# Materials provided:
--------------------

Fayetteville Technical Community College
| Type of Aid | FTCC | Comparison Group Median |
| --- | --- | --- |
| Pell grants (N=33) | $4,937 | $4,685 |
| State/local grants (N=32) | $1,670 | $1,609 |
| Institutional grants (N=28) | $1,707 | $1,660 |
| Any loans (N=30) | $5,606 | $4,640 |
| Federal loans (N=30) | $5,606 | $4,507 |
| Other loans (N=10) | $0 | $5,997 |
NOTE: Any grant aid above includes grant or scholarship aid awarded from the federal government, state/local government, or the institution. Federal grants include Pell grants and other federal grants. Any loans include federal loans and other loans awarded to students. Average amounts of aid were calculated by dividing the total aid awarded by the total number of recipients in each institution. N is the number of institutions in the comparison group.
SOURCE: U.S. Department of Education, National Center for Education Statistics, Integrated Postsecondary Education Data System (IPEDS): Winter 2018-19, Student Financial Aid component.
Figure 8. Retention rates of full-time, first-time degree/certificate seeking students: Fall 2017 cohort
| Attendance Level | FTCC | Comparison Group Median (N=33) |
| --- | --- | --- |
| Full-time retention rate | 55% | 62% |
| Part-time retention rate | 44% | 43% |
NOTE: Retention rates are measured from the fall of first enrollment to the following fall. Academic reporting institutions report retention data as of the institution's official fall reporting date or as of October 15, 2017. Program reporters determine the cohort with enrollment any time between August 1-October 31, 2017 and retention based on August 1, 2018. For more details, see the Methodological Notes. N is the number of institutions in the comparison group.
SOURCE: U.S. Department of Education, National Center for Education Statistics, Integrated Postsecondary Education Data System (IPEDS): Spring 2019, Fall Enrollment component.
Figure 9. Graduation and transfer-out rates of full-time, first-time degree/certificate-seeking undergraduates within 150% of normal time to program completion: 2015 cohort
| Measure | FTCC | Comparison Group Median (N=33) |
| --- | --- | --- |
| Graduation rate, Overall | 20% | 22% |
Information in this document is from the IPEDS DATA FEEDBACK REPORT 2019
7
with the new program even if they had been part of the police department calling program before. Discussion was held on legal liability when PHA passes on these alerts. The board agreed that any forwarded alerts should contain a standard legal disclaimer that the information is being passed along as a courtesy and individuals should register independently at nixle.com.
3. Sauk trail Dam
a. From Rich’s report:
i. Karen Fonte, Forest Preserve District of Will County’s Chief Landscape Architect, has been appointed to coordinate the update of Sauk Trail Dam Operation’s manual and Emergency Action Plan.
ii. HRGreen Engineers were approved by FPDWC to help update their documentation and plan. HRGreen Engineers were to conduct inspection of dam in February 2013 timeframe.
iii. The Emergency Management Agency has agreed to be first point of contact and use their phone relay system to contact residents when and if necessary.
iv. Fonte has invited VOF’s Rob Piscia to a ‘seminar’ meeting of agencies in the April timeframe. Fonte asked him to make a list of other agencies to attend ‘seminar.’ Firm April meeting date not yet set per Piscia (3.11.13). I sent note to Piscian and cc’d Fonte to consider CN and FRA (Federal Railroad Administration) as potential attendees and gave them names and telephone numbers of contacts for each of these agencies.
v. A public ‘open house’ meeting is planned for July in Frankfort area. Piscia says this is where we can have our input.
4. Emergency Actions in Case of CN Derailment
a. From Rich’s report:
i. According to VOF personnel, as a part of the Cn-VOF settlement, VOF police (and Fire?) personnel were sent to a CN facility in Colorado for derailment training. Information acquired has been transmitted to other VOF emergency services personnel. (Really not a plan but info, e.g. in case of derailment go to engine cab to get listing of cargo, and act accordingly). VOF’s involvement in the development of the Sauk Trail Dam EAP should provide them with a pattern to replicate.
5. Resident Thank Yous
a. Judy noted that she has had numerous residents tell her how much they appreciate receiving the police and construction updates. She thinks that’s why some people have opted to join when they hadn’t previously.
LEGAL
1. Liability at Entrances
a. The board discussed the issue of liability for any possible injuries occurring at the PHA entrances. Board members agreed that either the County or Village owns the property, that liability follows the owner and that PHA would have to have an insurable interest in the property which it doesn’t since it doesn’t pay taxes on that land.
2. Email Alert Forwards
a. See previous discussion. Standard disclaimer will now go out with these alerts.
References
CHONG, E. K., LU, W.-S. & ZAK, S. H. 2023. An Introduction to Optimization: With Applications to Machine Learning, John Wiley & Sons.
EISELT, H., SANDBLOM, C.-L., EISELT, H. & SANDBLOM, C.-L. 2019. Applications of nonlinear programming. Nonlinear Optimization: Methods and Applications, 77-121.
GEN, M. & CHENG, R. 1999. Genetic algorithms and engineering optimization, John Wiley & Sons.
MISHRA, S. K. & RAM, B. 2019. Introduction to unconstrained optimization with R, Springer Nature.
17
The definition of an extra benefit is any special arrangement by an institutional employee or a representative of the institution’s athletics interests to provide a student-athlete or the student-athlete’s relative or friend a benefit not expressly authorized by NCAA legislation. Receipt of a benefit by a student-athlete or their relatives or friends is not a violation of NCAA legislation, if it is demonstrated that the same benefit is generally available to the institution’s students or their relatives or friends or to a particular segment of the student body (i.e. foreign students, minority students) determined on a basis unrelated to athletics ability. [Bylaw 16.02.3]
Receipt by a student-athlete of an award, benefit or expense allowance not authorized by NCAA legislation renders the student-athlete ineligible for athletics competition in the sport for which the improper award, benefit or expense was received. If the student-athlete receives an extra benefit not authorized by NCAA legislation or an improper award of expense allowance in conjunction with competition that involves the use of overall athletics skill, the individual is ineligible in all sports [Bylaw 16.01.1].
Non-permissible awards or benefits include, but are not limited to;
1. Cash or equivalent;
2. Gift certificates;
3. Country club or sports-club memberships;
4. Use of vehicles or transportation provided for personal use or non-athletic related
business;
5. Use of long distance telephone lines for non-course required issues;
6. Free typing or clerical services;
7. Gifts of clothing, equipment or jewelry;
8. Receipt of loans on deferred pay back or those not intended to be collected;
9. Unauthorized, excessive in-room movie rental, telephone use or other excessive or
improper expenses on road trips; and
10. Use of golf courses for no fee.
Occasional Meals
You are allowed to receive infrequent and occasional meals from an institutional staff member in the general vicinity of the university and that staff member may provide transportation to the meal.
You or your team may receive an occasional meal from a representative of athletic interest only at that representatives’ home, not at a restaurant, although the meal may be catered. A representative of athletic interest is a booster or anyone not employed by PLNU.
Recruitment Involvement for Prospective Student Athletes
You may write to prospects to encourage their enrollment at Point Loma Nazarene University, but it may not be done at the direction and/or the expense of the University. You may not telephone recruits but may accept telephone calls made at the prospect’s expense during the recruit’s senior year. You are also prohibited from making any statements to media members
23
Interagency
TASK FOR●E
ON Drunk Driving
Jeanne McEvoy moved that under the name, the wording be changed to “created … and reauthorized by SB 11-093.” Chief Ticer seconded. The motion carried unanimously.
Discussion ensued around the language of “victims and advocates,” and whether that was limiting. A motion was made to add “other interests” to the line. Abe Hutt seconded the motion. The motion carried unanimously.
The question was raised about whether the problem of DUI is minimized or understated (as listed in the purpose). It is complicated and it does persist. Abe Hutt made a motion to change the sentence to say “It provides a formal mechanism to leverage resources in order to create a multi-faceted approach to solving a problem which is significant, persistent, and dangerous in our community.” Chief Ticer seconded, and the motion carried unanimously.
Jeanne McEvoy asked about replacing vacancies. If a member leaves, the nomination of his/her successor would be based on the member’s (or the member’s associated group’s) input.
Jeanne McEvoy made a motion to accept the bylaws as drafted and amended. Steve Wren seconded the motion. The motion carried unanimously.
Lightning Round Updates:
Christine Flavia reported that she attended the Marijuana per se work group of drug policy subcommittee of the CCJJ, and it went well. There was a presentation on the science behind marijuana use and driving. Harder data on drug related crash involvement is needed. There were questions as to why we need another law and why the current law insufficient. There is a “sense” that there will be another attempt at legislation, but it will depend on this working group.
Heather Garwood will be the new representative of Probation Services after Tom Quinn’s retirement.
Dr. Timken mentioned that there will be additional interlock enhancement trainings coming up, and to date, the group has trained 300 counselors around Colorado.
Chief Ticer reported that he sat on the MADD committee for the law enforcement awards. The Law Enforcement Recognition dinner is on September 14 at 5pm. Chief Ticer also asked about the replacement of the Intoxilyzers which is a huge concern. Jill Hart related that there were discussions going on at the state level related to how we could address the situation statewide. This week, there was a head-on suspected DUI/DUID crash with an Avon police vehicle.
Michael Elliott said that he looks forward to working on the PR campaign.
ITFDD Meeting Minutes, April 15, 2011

--------------------

# Problem details:
Above this instruction are the records; retype exactly the lines from the one containing "1. Liability at Entrances" up to and including the one containing "EISELT, H., SANDBLOM, C.-L., EISELT, H.".

# Answer space:
1. Liability at Entrances
a. The board discussed the issue of liability for any possible injuries occurring at the PHA entrances. Board members agreed that either the County or Village owns the property, that liability follows the owner and that PHA would have to have an insurable interest in the property which it doesn’t since it doesn’t pay taxes on that land.
2. Email Alert Forwards
a. See previous discussion. Standard disclaimer will now go out with these alerts.
References
CHONG, E. K., LU, W.-S. & ZAK, S. H. 2023. An Introduction to Optimization: With Applications to Machine Learning, John Wiley & Sons.
EISELT, H., SANDBLOM, C.-L., EISELT, H. & SANDBLOM, C.-L. 2019. Applications of nonlinear programming. Nonlinear Optimization: Methods and Applications, 77-121.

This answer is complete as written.